The demonstration, which received national press coverage, was the culmination of a series of activities over the previous six weeks which attempted to mobilize people in the city to challenge the role of the banks in the proposed restructuring of Detroit. Detroiters have consistently opposed the EM appointment through mass demonstrations, rallies, civil disobedience, lawsuits, petition drives and a statewide ballot referendum.

On June 10, Orr held a “public meeting” at Wayne State University Law School where he presented a dire review of the city’s finances. Despite Orr’s cancelling two meetings the previous week, hundreds showed up to hear what the emergency manager had to say. Orr was required by the EM law to hold a public forum within 30 days of his initial report, which was issued May 12. Moratorium NOW! had called for demonstrations at both of Orr’s cancelled appearances.

Most people at the gathering were opposed to the appointment of Orr. Many sought entry into the meeting, but more than 200 people were declined admission due to limited space. As people lined up outside the Law School after finding out they would not be allowed in, many broke out chanting, “Let us in!
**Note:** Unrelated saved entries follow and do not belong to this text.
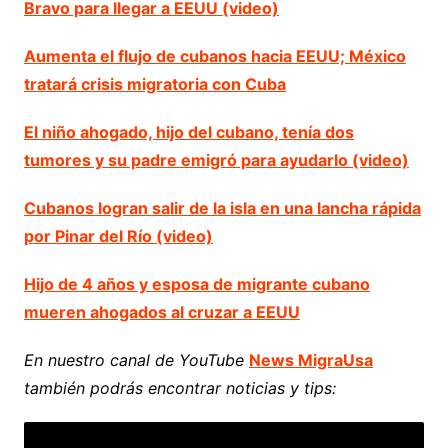
Bravo para llegar a EEUU (video)
Aumenta el flujo de cubanos hacia EEUU; México
tratará crisis migratoria con Cuba
El niño ahogado, hijo del cubano, tenía dos
tumores y su padre emigró para ayudarlo (video)
Cubanos logran salir de la isla en una lancha rápida
por Pinar del Río (video)
Hijo de 4 años y esposa de migrante cubano
mueren ahogados al cruzar a EEUU
En nuestro canal de YouTube
News MigraUsa
también podrás encontrar noticias y tips: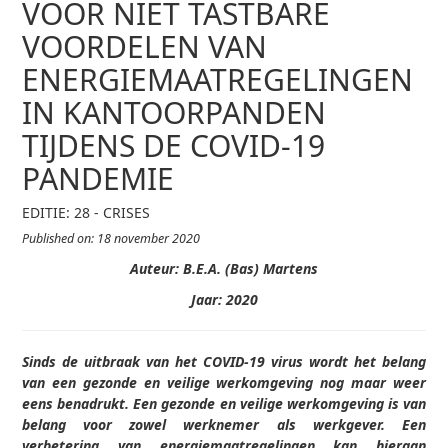
VOOR NIET TASTBARE
VOORDELEN VAN
ENERGIEMAATREGELINGEN
IN KANTOORPANDEN
TIJDENS DE COVID-19
PANDEMIE
EDITIE: 28 - CRISES
Published on: 18 november 2020
Auteur:
B.E.A. (Bas) Martens
Jaar:
2020
Sinds de uitbraak van het COVID-19 virus wordt het belang
van een gezonde en veilige werkomgeving nog maar weer
eens benadrukt. Een gezonde en veilige werkomgeving is van
belang voor zowel werknemer als werkgever. Een
verbetering van energiemaatregelingen kan hieraan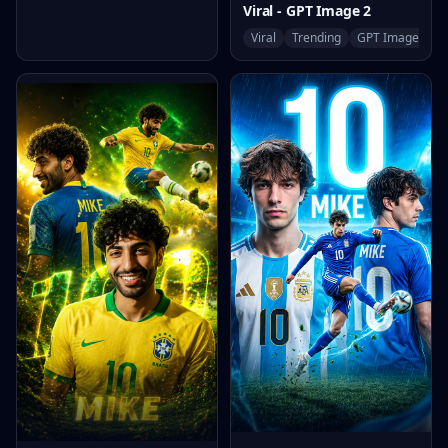
Viral - GPT Image 2
Viral
Trending
GPT Image 2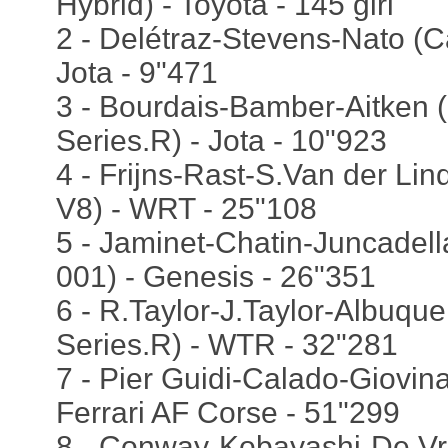
Hybrid) - Toyota - 145 giri
2 - Delétraz-Stevens-Nato (Ca
Jota - 9"471
3 - Bourdais-Bamber-Aitken (
Series.R) - Jota - 10"923
4 - Frijns-Rast-S.Van der L
V8) - WRT - 25"108
5 - Jaminet-Chatin-Juncadel
001) - Genesis - 26"351
6 - R.Taylor-J.Taylor-Albuque
Series.R) - WTR - 32"281
7 - Pier Guidi-Calado-Giovina
Ferrari AF Corse - 51"299
8 - Conway-Kobayashi-De Vr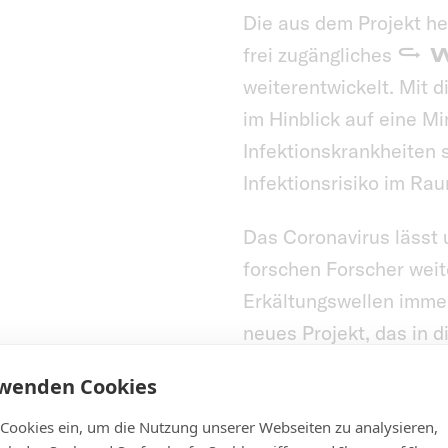
Die aus dem Projekt he
frei zugängliches
W
weiterentwickelt. Mit 
im Hinblick auf eine M
Infektionskrankheiten s
Infektionsrisiko im Rau
Das Coronavirus lässt
forschen Forscher wei
Erkältungswellen immer
neues Projekt, das in di
Antragsphase.
rwenden Cookies
Wir sind begei
 Cookies ein, um die Nutzung unserer Webseiten zu analysieren,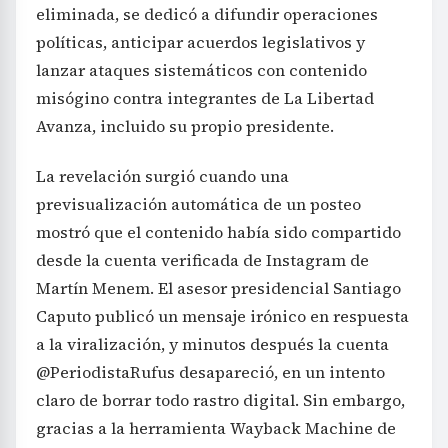
eliminada, se dedicó a difundir operaciones
políticas, anticipar acuerdos legislativos y
lanzar ataques sistemáticos con contenido
misógino contra integrantes de La Libertad
Avanza, incluido su propio presidente.
La revelación surgió cuando una
previsualización automática de un posteo
mostró que el contenido había sido compartido
desde la cuenta verificada de Instagram de
Martín Menem. El asesor presidencial Santiago
Caputo publicó un mensaje irónico en respuesta
a la viralización, y minutos después la cuenta
@PeriodistaRufus desapareció, en un intento
claro de borrar todo rastro digital. Sin embargo,
gracias a la herramienta Wayback Machine de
Let us in!”

Other groups joined Moratorium NOW! both inside and outside the Law School, holding signs and chanting slogans about making the banks pay for the crisis and denouncing the theft of the right to vote for officials who have some semblance of political authority. Emergency management has been implemented in many cities across Michigan, most of which have majority African-American populations.
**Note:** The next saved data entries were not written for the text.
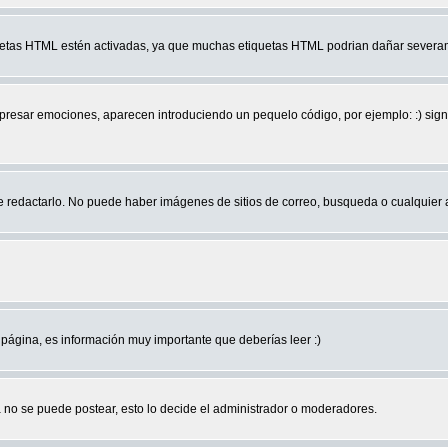
quetas HTML estén activadas, ya que muchas etiquetas HTML podrian dañar severam
r emociones, aparecen introduciendo un pequelo código, por ejemplo: :) significa 
edactarlo. No puede haber imágenes de sitios de correo, busqueda o cualquier aut
página, es información muy importante que deberías leer :)
no se puede postear, esto lo decide el administrador o moderadores.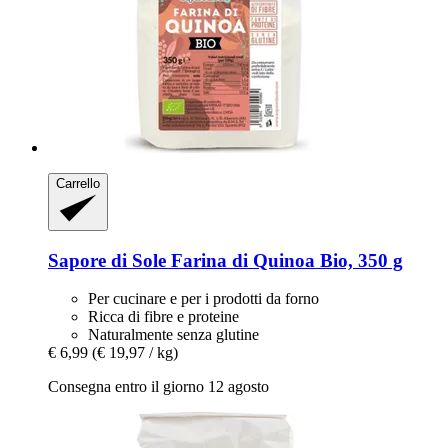
Carrello
Sapore di Sole
Farina di Quinoa Bio, 350 g
Per cucinare e per i prodotti da forno
Ricca di fibre e proteine
Naturalmente senza glutine
€ 6,99
(€ 19,97 / kg)
Consegna entro il giorno 12 agosto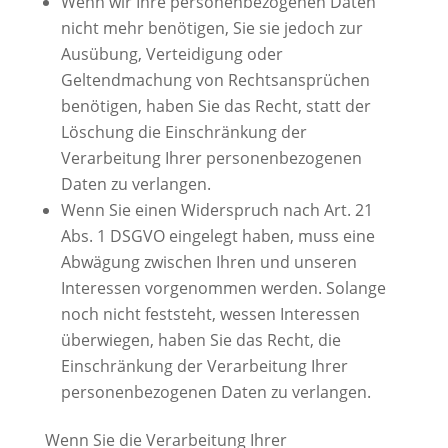
Wenn wir Ihre personenbezogenen Daten
nicht mehr benötigen, Sie sie jedoch zur
Ausübung, Verteidigung oder
Geltendmachung von Rechtsansprüchen
benötigen, haben Sie das Recht, statt der
Löschung die Einschränkung der
Verarbeitung Ihrer personenbezogenen
Daten zu verlangen.
Wenn Sie einen Widerspruch nach Art. 21
Abs. 1 DSGVO eingelegt haben, muss eine
Abwägung zwischen Ihren und unseren
Interessen vorgenommen werden. Solange
noch nicht feststeht, wessen Interessen
überwiegen, haben Sie das Recht, die
Einschränkung der Verarbeitung Ihrer
personenbezogenen Daten zu verlangen.
Wenn Sie die Verarbeitung Ihrer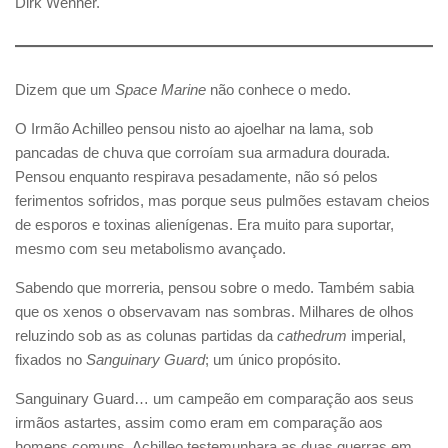
Dirk Wehner.
Dizem que um
Space Marine
não conhece o medo.
O Irmão Achilleo pensou nisto ao ajoelhar na lama, sob
pancadas de chuva que corroíam sua armadura dourada.
Pensou enquanto respirava pesadamente, não só pelos
ferimentos sofridos, mas porque seus pulmões estavam cheios
de esporos e toxinas alienígenas. Era muito para suportar,
mesmo com seu metabolismo avançado.
Sabendo que morreria, pensou sobre o medo. Também sabia
que os xenos o observavam nas sombras. Milhares de olhos
reluzindo sob as as colunas partidas da
cathedrum
imperial,
fixados no
Sanguinary Guard
; um único propósito.
Sanguinary Guard… um campeão em comparação aos seus
irmãos astartes, assim como eram em comparação aos
homens comuns. Achilleo testemunhara as duas guerras em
Signs calling for a moratorium on the payment of debt service to the banks and the preservation of municipal employees’ pensions were photographed by local and national press. The demonstration lasted for more than two hours while the meeting took place inside.

Moratorium NOW! organizer Jerry Goldberg, who attended the meeting, was able to get the microphone and asked Orr why he was not going after the banks which have “stolen billions from the people of Detroit.”

Orr said he did not want to look back on who was responsible for the crisis. However, as Goldberg pointed out, under the Emergency Manager Act, Orr is mandated to conduct an investigation of “criminal conduct” that contributed to the financial emergency.

The Moratorium Now! Coalition has consistently noted that it was the criminal fraud perpetrated by the banks — which placed 70 percent of Detroiters in racist, subprime, predatory mortgage loans — that resulted in more than 100,000 home foreclosures from 2005 to 2010, with the resulting massive decline in the city’s population and financial base.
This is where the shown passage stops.